Mi sono chiesto che cosa possa desiderare un Degar, se i suoi desideri si limitino alle cose che lo circondano, appartenenti alla sua quotidianità, oppure si estendano ai pochi oggetti che arrivano dalla città. Nei villaggi in cui sono passato o mi sono fermato a pernottare mi è sembrato che l’indifferenza alla fine vincesse sulla curiosità iniziale, ed io con tutti i miei gadgets dopo poche ore non costituivo più un evento che potesse turbare gli abitanti. Un atteggiamento così maturo fa sperare che il giorno in cui l’isolamento verrà rotto da una striscia d’asfalto poggiata su quei sentieri, che percorrono una foresta che già mostra segni evidenti di disboscamento, i Degar saranno pronti a fare i conti con la modernità, e forse riusciranno a non farsi travolgere dallo sviluppo più becero e consumistico e a mantenere viva la loro diversità.

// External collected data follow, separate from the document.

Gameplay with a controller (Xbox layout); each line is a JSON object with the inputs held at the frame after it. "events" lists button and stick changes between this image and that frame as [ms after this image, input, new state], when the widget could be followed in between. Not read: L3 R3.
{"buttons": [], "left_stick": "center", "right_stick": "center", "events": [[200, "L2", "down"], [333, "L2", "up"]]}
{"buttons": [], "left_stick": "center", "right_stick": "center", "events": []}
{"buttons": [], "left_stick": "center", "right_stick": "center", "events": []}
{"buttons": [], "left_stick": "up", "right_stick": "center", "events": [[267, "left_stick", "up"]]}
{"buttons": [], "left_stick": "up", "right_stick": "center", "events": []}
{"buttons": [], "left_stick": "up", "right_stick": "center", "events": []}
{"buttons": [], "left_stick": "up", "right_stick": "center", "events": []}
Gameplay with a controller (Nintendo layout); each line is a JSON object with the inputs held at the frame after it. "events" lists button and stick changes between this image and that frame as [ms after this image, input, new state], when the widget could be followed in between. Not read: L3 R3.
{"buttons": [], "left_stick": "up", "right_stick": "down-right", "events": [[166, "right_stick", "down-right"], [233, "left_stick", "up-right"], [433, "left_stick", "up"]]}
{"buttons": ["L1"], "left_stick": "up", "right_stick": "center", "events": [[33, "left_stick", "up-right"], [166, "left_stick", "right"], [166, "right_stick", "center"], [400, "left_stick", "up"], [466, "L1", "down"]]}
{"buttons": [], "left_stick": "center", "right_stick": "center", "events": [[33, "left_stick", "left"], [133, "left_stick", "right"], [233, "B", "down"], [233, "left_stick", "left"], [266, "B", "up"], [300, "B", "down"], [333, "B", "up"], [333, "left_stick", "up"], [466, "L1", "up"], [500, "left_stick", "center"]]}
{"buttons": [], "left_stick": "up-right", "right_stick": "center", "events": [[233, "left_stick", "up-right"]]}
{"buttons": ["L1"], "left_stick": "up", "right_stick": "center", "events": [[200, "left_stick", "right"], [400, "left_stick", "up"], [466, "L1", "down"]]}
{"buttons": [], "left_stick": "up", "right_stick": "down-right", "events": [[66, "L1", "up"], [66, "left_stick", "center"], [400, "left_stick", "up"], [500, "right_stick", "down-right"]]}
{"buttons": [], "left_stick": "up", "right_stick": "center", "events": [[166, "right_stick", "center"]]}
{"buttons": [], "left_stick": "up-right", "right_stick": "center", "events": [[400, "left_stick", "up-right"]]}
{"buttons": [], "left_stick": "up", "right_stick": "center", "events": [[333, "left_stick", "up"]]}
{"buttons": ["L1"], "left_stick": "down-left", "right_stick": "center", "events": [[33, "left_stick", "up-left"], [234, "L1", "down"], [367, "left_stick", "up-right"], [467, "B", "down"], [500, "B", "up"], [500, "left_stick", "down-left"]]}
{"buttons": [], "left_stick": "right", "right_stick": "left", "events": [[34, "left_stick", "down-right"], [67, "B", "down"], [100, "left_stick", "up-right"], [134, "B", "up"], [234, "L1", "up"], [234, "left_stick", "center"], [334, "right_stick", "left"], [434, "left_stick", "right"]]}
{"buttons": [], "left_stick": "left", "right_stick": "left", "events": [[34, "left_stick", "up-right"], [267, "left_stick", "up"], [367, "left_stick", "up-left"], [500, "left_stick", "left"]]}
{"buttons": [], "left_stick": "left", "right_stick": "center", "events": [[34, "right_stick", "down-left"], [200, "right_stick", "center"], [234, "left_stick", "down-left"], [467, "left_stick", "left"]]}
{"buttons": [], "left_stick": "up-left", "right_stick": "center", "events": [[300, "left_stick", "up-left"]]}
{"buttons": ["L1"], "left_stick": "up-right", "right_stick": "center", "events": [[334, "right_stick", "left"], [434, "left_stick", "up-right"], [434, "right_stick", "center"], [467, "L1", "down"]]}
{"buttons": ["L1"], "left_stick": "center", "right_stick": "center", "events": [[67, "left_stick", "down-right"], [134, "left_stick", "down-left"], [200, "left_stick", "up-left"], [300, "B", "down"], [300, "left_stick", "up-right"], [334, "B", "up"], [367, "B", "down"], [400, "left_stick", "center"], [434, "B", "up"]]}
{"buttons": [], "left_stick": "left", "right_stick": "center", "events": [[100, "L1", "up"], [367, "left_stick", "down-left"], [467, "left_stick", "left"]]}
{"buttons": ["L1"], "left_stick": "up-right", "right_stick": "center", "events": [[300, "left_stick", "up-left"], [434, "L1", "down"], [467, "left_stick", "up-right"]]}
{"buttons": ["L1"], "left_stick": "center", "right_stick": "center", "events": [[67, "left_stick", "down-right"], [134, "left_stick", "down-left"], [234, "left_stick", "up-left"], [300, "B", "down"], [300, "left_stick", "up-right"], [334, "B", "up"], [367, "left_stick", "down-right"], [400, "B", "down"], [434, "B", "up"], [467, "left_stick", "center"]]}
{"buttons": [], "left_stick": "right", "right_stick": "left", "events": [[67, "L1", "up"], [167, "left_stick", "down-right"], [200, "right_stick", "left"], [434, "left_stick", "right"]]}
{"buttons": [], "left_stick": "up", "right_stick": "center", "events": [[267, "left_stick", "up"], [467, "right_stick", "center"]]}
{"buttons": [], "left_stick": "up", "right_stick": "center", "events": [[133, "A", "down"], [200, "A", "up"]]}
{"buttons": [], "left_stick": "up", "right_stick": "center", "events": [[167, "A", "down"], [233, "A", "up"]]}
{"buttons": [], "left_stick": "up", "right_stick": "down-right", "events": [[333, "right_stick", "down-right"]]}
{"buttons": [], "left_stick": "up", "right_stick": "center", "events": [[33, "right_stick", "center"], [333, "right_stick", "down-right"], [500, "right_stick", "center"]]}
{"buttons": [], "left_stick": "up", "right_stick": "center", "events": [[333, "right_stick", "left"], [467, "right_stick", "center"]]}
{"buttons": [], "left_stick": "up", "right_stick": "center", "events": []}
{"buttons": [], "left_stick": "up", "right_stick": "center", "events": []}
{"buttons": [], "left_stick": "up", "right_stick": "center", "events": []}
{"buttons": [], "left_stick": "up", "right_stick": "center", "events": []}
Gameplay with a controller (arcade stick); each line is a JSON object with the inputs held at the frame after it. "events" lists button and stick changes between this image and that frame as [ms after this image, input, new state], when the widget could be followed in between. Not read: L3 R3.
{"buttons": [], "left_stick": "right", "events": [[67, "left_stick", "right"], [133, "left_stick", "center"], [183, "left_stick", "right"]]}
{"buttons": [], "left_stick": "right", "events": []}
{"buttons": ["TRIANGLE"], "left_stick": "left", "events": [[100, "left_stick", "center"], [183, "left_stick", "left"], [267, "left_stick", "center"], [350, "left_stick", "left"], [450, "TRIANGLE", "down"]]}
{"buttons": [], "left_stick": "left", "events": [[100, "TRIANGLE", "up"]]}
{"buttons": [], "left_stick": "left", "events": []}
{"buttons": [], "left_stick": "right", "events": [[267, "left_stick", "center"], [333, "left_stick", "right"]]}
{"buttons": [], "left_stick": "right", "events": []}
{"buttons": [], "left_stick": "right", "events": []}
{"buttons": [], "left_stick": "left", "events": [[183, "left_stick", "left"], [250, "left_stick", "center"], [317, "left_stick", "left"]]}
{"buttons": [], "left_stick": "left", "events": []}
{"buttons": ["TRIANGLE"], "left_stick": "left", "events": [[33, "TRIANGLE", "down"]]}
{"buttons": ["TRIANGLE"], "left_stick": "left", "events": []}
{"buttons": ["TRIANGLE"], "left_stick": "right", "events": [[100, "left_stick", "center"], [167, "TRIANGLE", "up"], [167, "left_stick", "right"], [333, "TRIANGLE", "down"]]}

Ma un pericolo più subdolo della modernizzazione mina l’integrità delle tradizioni di queste popolazioni, il rischio di un’omologazione culturale che equivarrebbe all’estinzione. Pur essendo il buddismo il credo prevalente in Cambogia e nei paesi confinanti, i Degar per tradizione sono animisti, credono cioè che tutte le cose sono animate da spiriti, benefici o maligni, superiori all’uomo, e ogni gruppo etnico ha dei rituali che lo contraddistinguono. Quelli funebri dei Tompuon sono alquanto originali. Ogni villaggio Tompuon ha un cimitero nascosto nella foresta, a volte molto distante. I morti vengono sepolti e sopra la sepoltura viene costruito un manufatto in legno con una o più sculture sempre in legno. Le sculture generalmente raffigurano il defunto, ma possono anche rappresentare un entità in cui reincarnarsi.